◆ **Trecho fornecido**:
========================================================================

Ação do Grupo Mateus desaba após R$ 1 bi de erro em estoque e pressão em governança

Redação

Ação do Grupo Mateus desaba após R$ 1 bi de erro em estoque e pressão em governança

Grupo Mateus, uma das principais redes de varejo do Nordeste brasileiro, está no centro de uma controvérsia que expõe vulnerabilidades em sua estrutura de governança. Na noite de quinta-feira, 13 de novembro de 2025, a companhia divulgou ajustes contábeis que revelaram um erro de R$ 1,1 bilhão na valorização de estoques no balanço patrimonial de 2024, decorrente de falhas nos cálculos do custo médio das mercadorias vendidas (CMMV). Esse anúncio, somado a problemas operacionais como furtos internos e ineficiências em inventários, levou a uma queda acumulada de quase 14% nas ações (GMAT3), equivalente a uma evaporação de R$ 1,9 bilhão em valor de mercado.

O impacto imediato foi sentido na B3: na sexta-feira, 14 de novembro, as ações caíram 10,2%; na segunda-feira, 17, acumularam mais 1,96%; e na manhã desta terça-feira, 18, recuavam adicionais 2%, conforme dados de mercado consultados em tempo real. Analistas e gestores ouvidos pelo Valor Econômico atribuem a reação à percepção de falta de transparência na comunicação da empresa, especialmente porque os ajustes não foram divulgados em 2024, quando o problema começou a ser identificado internamente. Em vez disso, a reapresentação dos saldos comparativos foi tratada nas notas explicativas do balanço do terceiro trimestre de 2025 como parte de um “fortalecimento da governança e aprimoramento de controles”, sob a norma CPC 23.

========================================================================

◆ **Amostra de dados**:
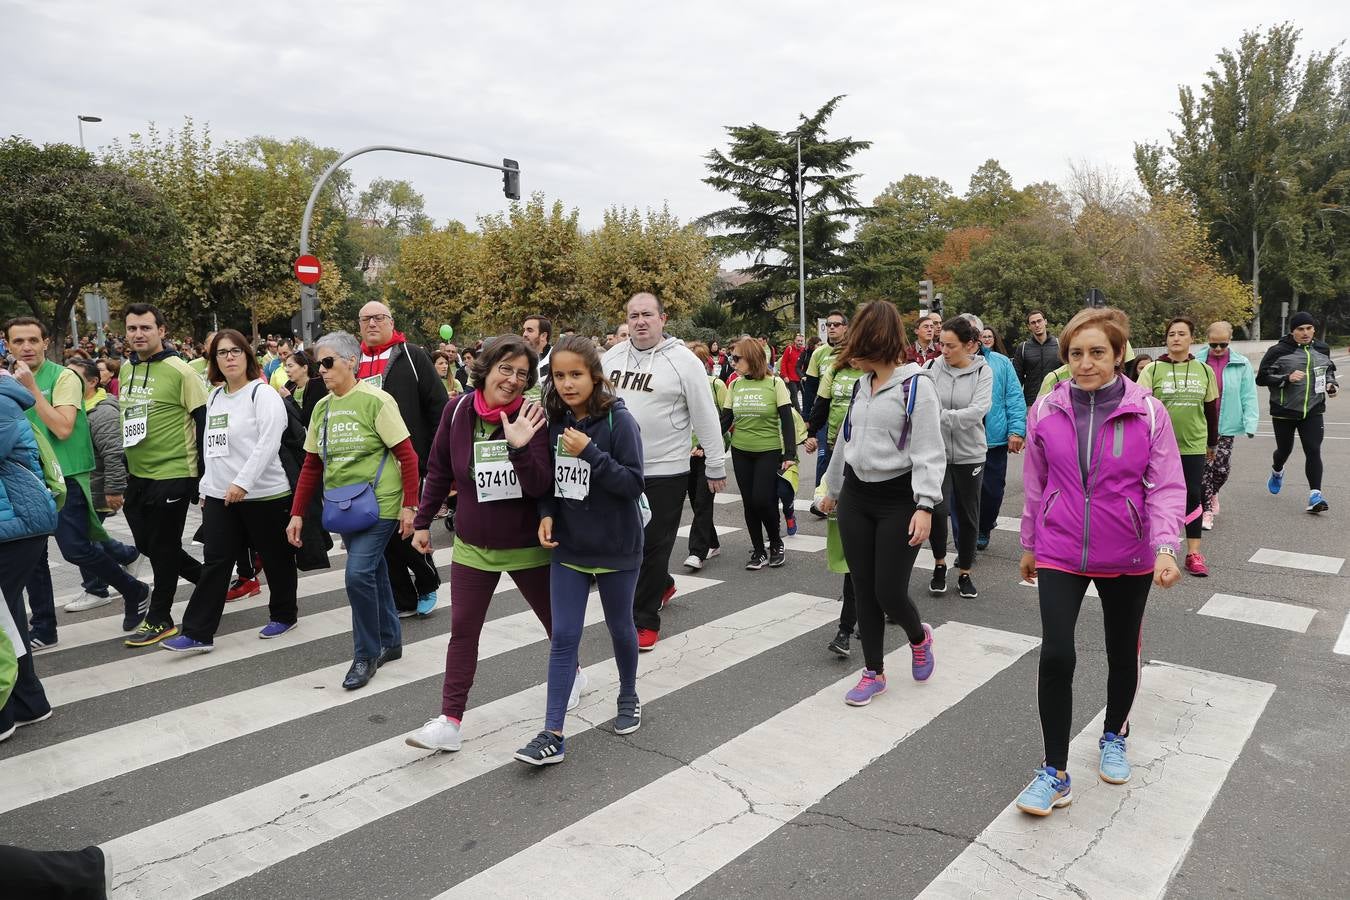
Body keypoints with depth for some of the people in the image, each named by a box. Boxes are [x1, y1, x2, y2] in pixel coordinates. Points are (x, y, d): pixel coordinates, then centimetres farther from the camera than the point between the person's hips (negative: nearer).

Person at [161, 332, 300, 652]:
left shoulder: (263, 393, -9)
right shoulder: (214, 397, 14)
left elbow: (268, 443, -19)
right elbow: (211, 448, 20)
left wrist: (243, 482, -24)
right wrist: (206, 487, 16)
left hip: (263, 493, -6)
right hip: (219, 495, 6)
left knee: (275, 557, 8)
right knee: (214, 562, 4)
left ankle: (283, 615, 26)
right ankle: (197, 633, 6)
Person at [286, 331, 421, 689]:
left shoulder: (376, 400, -11)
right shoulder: (322, 407, 9)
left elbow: (407, 455, -11)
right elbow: (312, 465, 13)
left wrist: (409, 505, -15)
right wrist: (297, 513, 10)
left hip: (379, 503, -6)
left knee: (359, 573, -14)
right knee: (373, 573, 15)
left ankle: (367, 654, 5)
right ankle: (390, 642, 31)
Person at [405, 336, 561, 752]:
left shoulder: (532, 417, -16)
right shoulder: (459, 410, -8)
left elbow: (541, 486, -20)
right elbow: (439, 471, 4)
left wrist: (520, 448, -36)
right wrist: (423, 522, 8)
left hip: (527, 544, -2)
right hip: (473, 545, 2)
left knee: (554, 617, 18)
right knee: (463, 630, 2)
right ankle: (450, 720, 10)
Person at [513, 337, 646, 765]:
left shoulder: (619, 421, -14)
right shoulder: (554, 422, 0)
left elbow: (634, 483, -18)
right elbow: (547, 479, 10)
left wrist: (590, 452, -27)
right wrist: (546, 514, -7)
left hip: (616, 548, -3)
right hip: (568, 546, 3)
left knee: (620, 627, 16)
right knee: (563, 637, 2)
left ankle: (628, 698, 40)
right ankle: (552, 734, 6)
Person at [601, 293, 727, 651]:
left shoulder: (683, 360, -10)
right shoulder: (612, 357, 4)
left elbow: (706, 417, -6)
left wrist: (716, 467, -4)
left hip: (664, 471, -5)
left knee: (654, 546, 3)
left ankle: (645, 621, 17)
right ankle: (662, 585, 44)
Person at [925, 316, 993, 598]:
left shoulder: (983, 371, -5)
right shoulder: (934, 367, -4)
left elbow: (978, 410, -19)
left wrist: (941, 416, -29)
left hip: (969, 454, 1)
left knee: (968, 516, 10)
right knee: (937, 509, -12)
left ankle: (964, 573, 28)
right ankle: (939, 564, 15)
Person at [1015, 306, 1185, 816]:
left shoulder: (1148, 412, -8)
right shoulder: (1046, 411, -4)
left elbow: (1166, 487, -8)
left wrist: (1166, 548, -22)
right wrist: (1029, 545, 13)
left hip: (1128, 558, 0)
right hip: (1061, 554, 0)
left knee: (1123, 654, 18)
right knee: (1056, 656, -10)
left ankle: (1114, 737, 45)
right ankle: (1055, 773, 5)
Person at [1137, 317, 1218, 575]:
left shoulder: (1204, 371, 6)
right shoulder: (1153, 369, -3)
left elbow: (1211, 409, 13)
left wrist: (1212, 442, 17)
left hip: (1194, 446, 2)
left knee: (1193, 497, 4)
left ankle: (1194, 553, 11)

========================================================================

◆ **Problemas e tarefas**:
1/ De acordo com o trecho sobre o Grupo Mateus, em quanto caíram as ações da companhia na sexta-feira, 14 de novembro?
2/ Prossiga com o trecho sobre o Grupo Mateus a partir de sua última frase.

◆ **Respostas dos exercícios**:
1/ 10,2%.

2/
Histórico de alertas ignorados: Das deficiências de 2021 à rotatividade de auditores

O tema das deficiências em controles internos, particularmente em estoques, não é novo para o Grupo Mateus. Um levantamento do Valor Econômico revela que, desde o IPO em outubro de 2020, a companhia recebeu alertas recorrentes de auditores sobre fraquezas na gestão de inventários. Em maio de 2021, no formulário de referência enviado à Comissão de Valores Mobiliários (CVM) referente a 2020, a auditoria Grant Thornton identificou 42 deficiências moderadas nos controles internos, com ênfase na falta de acompanhamento do custo histórico do estoque. O relatório recomendava a implantação de um módulo para visualização e monitoramento, destacando o risco em um dos itens mais sensíveis para varejistas: o cálculo preciso de estoques.

Esses alertas foram listados como prioridade máxima nos formulários de 2020 e 2021, mas desapareceram a partir de 2022. Nos documentos subsequentes, a seção sobre auditoria limitou-se a afirmar que os auditores conduziram um estudo para avaliar procedimentos, “mas não para fins de expressar uma opinião específica sobre esses controles internos”, e que “não foram reportadas deficiências significativas relacionadas a controles internos”. A própria empresa, em resposta, mencionou investimentos em melhorias, incluindo a criação de um comitê de auditoria em 2020 para supervisionar as recomendações.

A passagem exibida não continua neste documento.